March 24, 2014 - 10:05 AMT
Afghanistan says foreign service behind deadly hotel attack

Afghanistan's presidency says its spy agency believes a foreign intelligence service - not militant groups - was behind the attack on a Kabul hotel that killed nine people, including two children and four foreigners.

A statement from President Hamid Karzai's office said the spy agency had briefed Afghanistan's top security officials on last week's attack, according to the Associated Press.

In that briefing the agency said: "The attack on the Serena Hotel was a direct attack by an intelligence service outside the country."

It did not specify which country was purportedly responsible for the assault, but Afghanistan routinely accuses Pakistan of sending militants across the border to wage attacks. Pakistan did not immediately comment on the allegations.

The agency said neither the Taliban nor the Haqqani group, a network believed responsible for numerous high-profile attacks in Kabul, was even aware the attack was in the offing.
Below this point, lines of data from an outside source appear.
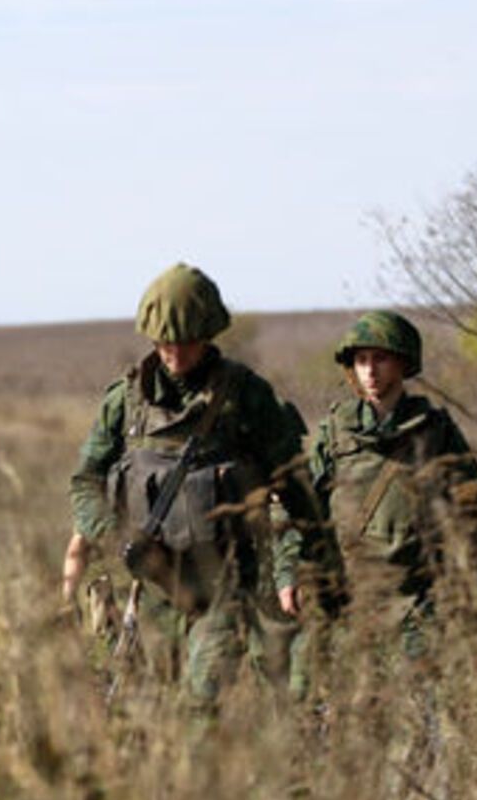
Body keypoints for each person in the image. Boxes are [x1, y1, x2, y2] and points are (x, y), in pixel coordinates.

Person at [64, 263, 322, 714]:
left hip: (227, 584)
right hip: (154, 588)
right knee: (152, 716)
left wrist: (309, 563)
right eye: (165, 344)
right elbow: (85, 480)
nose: (175, 354)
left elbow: (294, 482)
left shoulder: (246, 395)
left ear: (208, 336)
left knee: (199, 707)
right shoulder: (125, 402)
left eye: (186, 343)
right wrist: (112, 534)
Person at [303, 310, 477, 655]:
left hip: (421, 597)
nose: (369, 370)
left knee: (420, 698)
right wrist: (290, 576)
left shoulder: (434, 430)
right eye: (361, 360)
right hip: (353, 598)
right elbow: (301, 506)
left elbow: (476, 508)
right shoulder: (336, 432)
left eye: (380, 359)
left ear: (402, 363)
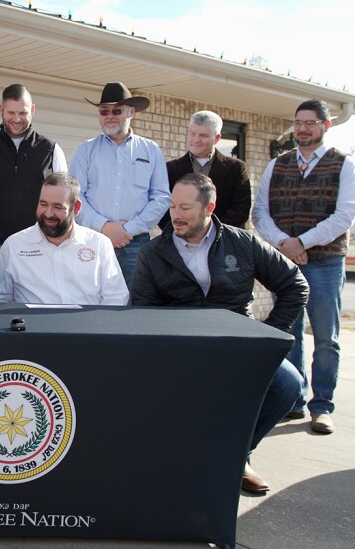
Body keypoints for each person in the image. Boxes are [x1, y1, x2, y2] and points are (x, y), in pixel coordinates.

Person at [131, 173, 307, 494]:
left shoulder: (244, 243)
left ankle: (237, 455)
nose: (176, 215)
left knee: (288, 384)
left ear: (209, 207)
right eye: (172, 206)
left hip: (239, 344)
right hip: (181, 349)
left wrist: (268, 338)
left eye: (185, 207)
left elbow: (295, 286)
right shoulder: (152, 253)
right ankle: (182, 460)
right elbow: (143, 313)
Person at [252, 99, 355, 434]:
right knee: (290, 334)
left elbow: (344, 215)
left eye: (310, 122)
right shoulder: (278, 165)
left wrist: (304, 242)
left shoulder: (344, 165)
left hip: (326, 263)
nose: (302, 128)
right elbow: (260, 213)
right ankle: (295, 401)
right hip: (285, 264)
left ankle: (322, 406)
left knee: (326, 337)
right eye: (298, 122)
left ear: (325, 126)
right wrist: (285, 243)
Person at [69, 81, 170, 287]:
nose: (110, 116)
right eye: (104, 111)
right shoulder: (84, 151)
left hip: (135, 243)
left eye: (117, 110)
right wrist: (104, 227)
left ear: (131, 112)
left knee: (133, 305)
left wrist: (128, 230)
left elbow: (161, 197)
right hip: (92, 239)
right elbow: (75, 196)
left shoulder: (151, 150)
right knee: (90, 300)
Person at [0, 84, 67, 261]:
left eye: (23, 113)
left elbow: (64, 200)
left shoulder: (51, 150)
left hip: (38, 246)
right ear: (1, 110)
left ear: (32, 110)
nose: (17, 119)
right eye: (11, 113)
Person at [0, 172, 128, 305]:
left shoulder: (99, 244)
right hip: (34, 326)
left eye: (57, 206)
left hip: (87, 325)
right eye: (43, 204)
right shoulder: (14, 245)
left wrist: (97, 325)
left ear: (76, 208)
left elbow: (116, 297)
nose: (48, 213)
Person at [161, 110, 251, 229]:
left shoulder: (235, 168)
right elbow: (162, 206)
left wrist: (212, 231)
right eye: (192, 134)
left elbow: (241, 208)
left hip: (224, 240)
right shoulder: (170, 169)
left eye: (203, 135)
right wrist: (181, 231)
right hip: (180, 240)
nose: (196, 139)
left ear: (217, 138)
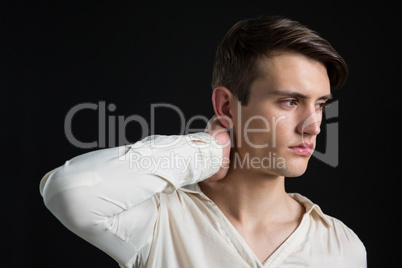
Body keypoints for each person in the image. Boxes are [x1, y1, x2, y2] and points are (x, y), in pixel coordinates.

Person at [40, 16, 367, 267]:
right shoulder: (160, 219)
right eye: (290, 102)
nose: (314, 128)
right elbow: (69, 192)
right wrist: (207, 152)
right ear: (226, 106)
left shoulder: (341, 247)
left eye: (320, 104)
Afghanistan's National Security Council was also told a Pakistani diplomat was spotted filming inside the Serena Hotel "a while ago", seeming to suggest the incident was connected to Friday's assault in which four gunmen, their small pistols hidden in their shoes, slipped past hotel security, according to the AP.

Once inside the hotel, they opened fire in a restaurant and shot people at point blank range, including two small children and their parents.
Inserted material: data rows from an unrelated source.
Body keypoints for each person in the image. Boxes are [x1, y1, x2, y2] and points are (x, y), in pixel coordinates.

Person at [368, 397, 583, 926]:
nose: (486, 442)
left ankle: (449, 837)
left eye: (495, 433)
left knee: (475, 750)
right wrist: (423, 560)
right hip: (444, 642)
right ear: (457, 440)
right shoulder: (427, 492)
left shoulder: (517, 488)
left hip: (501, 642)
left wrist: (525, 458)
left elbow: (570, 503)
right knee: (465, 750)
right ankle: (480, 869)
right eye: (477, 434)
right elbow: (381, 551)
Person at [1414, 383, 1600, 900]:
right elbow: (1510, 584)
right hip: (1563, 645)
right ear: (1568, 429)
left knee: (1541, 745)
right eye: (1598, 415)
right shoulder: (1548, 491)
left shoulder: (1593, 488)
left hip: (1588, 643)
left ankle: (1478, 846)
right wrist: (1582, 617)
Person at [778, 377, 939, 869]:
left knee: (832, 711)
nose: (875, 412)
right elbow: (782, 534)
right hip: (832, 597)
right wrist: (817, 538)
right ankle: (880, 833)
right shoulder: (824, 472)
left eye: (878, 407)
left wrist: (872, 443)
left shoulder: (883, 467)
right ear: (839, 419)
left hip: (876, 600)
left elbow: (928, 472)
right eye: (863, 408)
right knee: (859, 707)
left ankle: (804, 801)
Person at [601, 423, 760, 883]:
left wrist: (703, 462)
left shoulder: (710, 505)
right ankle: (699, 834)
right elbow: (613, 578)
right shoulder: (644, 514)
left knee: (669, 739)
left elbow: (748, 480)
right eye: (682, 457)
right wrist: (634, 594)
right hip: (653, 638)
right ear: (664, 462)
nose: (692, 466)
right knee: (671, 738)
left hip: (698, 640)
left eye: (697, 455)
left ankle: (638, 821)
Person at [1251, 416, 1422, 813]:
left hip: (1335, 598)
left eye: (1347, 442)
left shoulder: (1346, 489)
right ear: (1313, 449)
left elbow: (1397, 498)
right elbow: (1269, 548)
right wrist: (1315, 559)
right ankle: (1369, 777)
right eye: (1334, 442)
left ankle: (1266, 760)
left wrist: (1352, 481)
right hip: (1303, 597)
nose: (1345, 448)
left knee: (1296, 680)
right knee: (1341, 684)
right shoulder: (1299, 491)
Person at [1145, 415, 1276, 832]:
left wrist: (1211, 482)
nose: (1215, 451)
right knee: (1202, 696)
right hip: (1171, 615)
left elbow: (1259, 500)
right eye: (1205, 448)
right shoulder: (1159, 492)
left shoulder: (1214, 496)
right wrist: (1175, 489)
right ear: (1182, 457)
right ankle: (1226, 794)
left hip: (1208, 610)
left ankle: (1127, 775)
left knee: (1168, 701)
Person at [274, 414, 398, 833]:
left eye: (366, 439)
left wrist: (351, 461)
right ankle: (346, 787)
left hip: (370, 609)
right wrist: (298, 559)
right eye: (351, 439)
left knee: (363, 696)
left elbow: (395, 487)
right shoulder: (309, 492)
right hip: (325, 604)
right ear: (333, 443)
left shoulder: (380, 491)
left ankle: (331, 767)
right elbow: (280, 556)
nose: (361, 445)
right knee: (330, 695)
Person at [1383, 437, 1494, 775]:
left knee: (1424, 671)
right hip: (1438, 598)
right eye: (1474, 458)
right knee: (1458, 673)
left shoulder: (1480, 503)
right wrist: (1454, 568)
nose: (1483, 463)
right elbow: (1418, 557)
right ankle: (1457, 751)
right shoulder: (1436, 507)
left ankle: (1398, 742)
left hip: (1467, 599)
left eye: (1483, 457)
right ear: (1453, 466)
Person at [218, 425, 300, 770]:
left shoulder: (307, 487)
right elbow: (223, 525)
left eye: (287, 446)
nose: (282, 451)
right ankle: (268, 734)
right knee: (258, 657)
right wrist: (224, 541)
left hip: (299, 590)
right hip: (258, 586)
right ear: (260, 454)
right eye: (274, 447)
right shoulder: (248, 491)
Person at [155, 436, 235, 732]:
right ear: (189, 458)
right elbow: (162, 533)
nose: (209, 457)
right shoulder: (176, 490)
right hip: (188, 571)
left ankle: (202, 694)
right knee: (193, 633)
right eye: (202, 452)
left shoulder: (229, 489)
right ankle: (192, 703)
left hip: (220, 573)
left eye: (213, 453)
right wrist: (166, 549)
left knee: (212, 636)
A senior AFP reporter, Sardar Ahmad, died in the rampage along with his wife and two young children. His infant son is in critical condition in a Kabul hospital with several bullet wounds.
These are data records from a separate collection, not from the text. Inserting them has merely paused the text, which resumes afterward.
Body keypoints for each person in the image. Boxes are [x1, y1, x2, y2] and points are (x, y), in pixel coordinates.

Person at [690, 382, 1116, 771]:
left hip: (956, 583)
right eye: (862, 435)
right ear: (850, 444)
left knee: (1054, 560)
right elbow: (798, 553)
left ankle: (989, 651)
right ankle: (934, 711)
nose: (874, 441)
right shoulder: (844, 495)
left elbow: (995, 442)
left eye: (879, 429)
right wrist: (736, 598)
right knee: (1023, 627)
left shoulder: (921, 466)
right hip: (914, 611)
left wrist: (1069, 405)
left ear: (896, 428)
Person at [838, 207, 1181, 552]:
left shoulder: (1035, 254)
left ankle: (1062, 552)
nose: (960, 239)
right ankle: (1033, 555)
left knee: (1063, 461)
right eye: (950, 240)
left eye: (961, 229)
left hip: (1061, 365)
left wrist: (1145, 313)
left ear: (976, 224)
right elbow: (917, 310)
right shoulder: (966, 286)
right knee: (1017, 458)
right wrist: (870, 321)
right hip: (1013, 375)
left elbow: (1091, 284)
Two Canadians, an American, a national of Paraguay and a fifth Afghan were also among the dead. Sardar Ahmad and his family were buried on Sunday amid tight security.

The Taliban claimed responsibility for the attack, saying it shows that "our people, if they decide to attack any place, they can do it".

Zabihullah Mujahid, the Taliban spokesman, issued another statement on Sunday in which the movement still accepted responsibility for the attack, but appeared to address the outrage over the killing of the reporter and his family.

It said it killed "foreign and internal agents" but the killing of the family was "not the work of the Islamic Emirate", without explaining further.